November 06, 1995|By Laura Lippman | Laura Lippman,SUN STAFF

It's an autumn weekend in the Berkshires. A group of 11 cyclists is working its way across the hilly countryside, trying to remember to take in the vivid colors even as legs burn and sweat starts to drip.

Just one more hill, urges the leader, Mark Hoffman. The cyclists crest the hill and start cycling faster and faster, collapsing happily at the finish line.

Then they open their eyes and see the pale green walls of the Meadow Mill Athletic Club and the racquetball courts on either side. And although the cyclists feel as if they have traveled miles in the past 45 minutes, the specially designed stationary bicycles beneath them haven't budged an inch. They've been spinning their wheels. On purpose.

Spinning classes are the latest trend in the always innovation-hungry world of aerobics classes. You've tried step aerobics, box aerobics and the slide. You've done high-impact, low-impact and cardio-funk. What's left?

Spinning takes something old -- the stationary bike -- and makes it new again. Participants pedal to music, piped in on head phones, that slows and quickens to match the roll of an imaginary countryside. The instructor, whose voice also comes through on the headset, calls out the cadence and provides a travelogue.

Meadow Mill began the classes a month ago, and other Baltimore area health clubs are expected to follow. Meadow Mill member Judy Rosenberg, who has tried virtually every variation in aerobic dance, already is a spinning enthusiast.

"It's different, it's strenuous," she says. "You close your eyes and you really do feel as if you're going over hills and waterfalls."

Some have described the experience as virtual reality, but the vividness of the journey ultimately depends on each individual's imagination. Can you visualize Aspen, a wind-swept beach or San Francisco? You don't necessarily have to.

"You can close your eyes and come on a trip with me," fitness instructor Mark Hoffman reminds his class, "or you can stay right here, looking at the walls, and just get a good work-out on a stationary bike."

Spinning originated in -- where else? -- California. Johnny G., a cyclist and exercise instructor then known as Johnny Goldberg, started the class as a form of cross-training.
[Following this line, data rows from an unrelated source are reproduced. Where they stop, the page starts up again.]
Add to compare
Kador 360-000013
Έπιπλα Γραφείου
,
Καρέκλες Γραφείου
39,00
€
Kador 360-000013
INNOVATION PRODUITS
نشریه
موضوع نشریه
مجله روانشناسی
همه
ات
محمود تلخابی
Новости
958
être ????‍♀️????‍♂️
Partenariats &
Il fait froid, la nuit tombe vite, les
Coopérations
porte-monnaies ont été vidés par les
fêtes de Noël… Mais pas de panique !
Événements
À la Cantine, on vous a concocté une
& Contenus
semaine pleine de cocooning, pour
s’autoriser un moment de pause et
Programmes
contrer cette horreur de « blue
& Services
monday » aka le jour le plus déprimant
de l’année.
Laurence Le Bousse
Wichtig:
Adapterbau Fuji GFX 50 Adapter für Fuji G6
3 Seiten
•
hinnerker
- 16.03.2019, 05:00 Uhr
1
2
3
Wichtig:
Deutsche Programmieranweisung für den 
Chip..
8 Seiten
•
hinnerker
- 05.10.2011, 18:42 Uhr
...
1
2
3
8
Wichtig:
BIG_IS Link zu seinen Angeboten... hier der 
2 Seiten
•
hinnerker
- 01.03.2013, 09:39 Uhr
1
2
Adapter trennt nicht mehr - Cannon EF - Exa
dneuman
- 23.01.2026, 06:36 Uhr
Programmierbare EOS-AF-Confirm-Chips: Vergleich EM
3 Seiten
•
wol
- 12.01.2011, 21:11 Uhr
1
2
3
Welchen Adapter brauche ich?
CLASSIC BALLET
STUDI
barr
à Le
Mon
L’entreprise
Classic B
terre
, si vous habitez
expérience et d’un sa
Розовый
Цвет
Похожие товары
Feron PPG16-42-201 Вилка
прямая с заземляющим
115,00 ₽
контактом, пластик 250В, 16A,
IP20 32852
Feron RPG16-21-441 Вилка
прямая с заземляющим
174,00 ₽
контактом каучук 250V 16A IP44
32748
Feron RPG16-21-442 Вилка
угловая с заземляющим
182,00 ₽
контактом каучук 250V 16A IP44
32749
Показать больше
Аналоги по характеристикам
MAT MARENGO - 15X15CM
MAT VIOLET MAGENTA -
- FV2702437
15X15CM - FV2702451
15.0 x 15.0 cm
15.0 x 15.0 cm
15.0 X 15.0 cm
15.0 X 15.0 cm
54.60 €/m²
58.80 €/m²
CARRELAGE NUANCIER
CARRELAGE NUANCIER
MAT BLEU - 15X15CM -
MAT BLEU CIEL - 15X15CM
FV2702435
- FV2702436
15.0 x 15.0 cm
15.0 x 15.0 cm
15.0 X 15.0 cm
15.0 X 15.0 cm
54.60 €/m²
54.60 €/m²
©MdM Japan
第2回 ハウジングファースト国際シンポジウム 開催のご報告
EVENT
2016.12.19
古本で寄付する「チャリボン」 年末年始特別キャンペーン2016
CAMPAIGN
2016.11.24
New ideas in exercise inevitably lead to new products and gear -- benches for step aerobics, plastic mats for sliding, rubber bands for stretching. Spinning requires the "Johnny G. Spinners," manufactured by Schwinn. They are markedly different from most stationary bikes, and instructors need nine months' training before they are certified in the art of spinning.

The first time someone straps in to the toe clips, it's not unlike lacing up the "Red Shoes," the fairytale footwear that forced the wearer to dance herself to death. The bike is capable of going much faster than the cyclist. The bike is capable of going without the cyclist, and it doesn't stop just because someone stops pedaling.

For just that reason, the Johnny G. Spinner comes with an emergency brake, which instructors should demonstrate to all first-timers. Novices also need a quick orientation on using the tension knob, handlebars and seat.

Inevitably, the most competitive cyclists turn the tension higher, pedal harder and stand taller on the hills. But one of spinning's attractions is that only you know how hard you're working. No one can tell if you turn the tension nob two or three times. That's part of the appeal.

"Anybody can do it," Mr. Hoffman says. "Any age, any fitness level.

But spinning is not an every-day activity. Primarily aerobic, it doesn't provide enough strength-training or upper body work for a well-rounded exercise plan, Mr. Hoffman says. Participants said they prefer it one or two times a week, as an alternative to other work-outs.

On a recent night at Meadow Mill, Mr. Hoffman worked hard to transport his class to the Massachusetts countryside. The class of 10 -- a mix of veterans and newcomers -- followed easily, shutting out the distracting noises of a busy health club.

The imaginary landscape may have been pure Yankee, but the accompanying music had a salsa spice, from the Gipsy Kings to a revved-up version of "La Bamba." Mr. Hoffman watched closely for danger signs -- cyclists bouncing in their seats to maintain balance, too much speed on the hills, awkward upper bodies.

But the cyclists flew and the class flew by.

"I couldn't believe it when he said we had gone 41 minutes," says Jarrod Walpert of Pikesville, a first-time spinner. "On the stationary bike, 12 minutes feels like an hour. This takes the boredom out."